Спрыгнув с крыши, приземляюсь в талый снег. Лед трещит под подошвами новых ботинок, когда я иду затененным переулком. На поясе у меня болтается отцовская трость. Мамину я спрятал, чтобы не нашли домочадцы Макгилла.

– Славная куртка, – раздается из-за спины.

Я иду не задерживаясь.

– Чего это милашка срединник забыл в Низине? – спрашивает женщина. – Заплутал, сладенький?

Позади слышны шаги.

– Эй, парень! – Меня грубо хватают за плечо. – Я сказал: славная у тебя…

Отцовской тростью я наношу колющий удар грабителю в горло, и тот, кашляя, пятится. Его дружки, мужчина и женщина, скалят гнилые зубы. Достают собственные трости.

Я прищуриваюсь.

Спасибо наследству, я больше не слаб. За прошедший месяц отъелся, оброс мускулами. Прикупил одежды. Теперь даже эта шпана, втроем, не справится с моим внутренним зверем.

Оставив их на земле корчиться от боли, складываю трость, приподнимаю воротник новой куртки и иду себе дальше.

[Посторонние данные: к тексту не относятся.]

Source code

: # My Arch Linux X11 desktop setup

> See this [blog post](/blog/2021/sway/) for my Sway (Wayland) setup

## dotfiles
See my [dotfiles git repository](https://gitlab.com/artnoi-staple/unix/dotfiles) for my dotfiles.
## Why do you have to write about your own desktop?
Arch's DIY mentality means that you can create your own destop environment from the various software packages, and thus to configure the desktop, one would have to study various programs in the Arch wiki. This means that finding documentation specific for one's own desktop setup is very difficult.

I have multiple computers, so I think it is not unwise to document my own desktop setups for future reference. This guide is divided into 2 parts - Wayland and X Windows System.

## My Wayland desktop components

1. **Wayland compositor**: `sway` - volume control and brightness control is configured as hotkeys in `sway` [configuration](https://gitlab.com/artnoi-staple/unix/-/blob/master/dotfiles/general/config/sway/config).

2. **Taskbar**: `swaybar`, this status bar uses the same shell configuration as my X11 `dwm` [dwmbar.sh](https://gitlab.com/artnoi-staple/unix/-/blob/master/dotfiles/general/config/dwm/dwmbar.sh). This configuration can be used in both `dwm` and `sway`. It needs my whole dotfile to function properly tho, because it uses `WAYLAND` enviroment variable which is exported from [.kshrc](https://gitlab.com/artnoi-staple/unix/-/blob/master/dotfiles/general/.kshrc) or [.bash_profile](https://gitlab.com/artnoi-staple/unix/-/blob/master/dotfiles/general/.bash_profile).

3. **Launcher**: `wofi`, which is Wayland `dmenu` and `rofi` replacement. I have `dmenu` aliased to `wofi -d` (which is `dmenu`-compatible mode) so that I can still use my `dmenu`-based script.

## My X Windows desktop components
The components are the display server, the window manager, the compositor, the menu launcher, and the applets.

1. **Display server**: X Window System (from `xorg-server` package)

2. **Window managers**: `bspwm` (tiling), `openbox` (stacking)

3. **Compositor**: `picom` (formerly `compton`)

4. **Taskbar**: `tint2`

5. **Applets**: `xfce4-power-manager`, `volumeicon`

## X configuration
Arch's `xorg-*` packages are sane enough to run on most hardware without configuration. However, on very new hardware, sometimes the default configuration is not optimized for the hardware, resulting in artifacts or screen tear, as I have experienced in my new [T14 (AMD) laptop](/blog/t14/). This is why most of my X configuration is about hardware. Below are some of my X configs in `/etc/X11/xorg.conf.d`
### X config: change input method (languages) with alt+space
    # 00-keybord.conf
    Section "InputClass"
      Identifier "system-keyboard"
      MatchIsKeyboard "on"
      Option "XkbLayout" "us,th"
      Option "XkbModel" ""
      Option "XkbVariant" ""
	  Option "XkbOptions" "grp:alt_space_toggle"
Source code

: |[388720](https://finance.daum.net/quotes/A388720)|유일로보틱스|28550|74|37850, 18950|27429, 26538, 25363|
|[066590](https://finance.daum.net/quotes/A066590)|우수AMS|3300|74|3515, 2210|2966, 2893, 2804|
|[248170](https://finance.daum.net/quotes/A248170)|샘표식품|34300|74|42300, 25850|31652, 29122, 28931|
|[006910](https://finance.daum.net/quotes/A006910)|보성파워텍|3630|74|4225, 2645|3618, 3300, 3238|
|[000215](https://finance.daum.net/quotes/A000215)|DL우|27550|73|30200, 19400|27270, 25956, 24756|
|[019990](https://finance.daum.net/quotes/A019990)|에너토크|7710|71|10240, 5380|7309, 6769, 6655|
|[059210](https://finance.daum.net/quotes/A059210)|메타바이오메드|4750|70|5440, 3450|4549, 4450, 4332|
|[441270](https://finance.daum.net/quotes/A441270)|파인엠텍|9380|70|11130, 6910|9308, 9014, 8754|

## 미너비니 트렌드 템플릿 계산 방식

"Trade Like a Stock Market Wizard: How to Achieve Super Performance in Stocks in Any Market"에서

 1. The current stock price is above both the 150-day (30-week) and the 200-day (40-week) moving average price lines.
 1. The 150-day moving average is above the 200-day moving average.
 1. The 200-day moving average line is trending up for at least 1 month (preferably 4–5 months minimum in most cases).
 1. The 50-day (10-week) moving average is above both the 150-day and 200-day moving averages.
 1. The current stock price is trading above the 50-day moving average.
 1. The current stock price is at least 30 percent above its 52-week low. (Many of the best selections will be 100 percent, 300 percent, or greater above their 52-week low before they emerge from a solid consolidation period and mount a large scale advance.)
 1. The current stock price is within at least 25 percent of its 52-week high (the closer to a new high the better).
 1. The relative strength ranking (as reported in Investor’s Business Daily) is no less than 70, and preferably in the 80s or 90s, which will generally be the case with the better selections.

Здесь, в Низине, мои новые ботинки и шмотки привлекают внимание, зато выше по склону я сольюсь с окружением.

Переступаю через стонущую троицу.

Мать велела проявлять сочувствие к низинникам. Не ложное и корыстное, свойственное лотчерам, а искреннее, неподдельное сострадание. Жаль, но это невозможно, ведь эти трое выдавили бы мне глаза – только чтобы завладеть моей теплой курткой. Немногие низинники находят способ возвыситься, преодолеть препятствия, возникшие перед ними. Остальные – как крабы в ведре, тянут на дно любого, кто попытается вылезти.

Выхожу из переулка, и теплый солнечный лучик чиркает по затылку.

С наследством я стал новым человеком. И все же кошелек мой недостаточно туг для того, чтобы предпринять следующий шаг. А ведь задуманное идет вразрез со всем, что я говорил себе, оказавшись в Низине.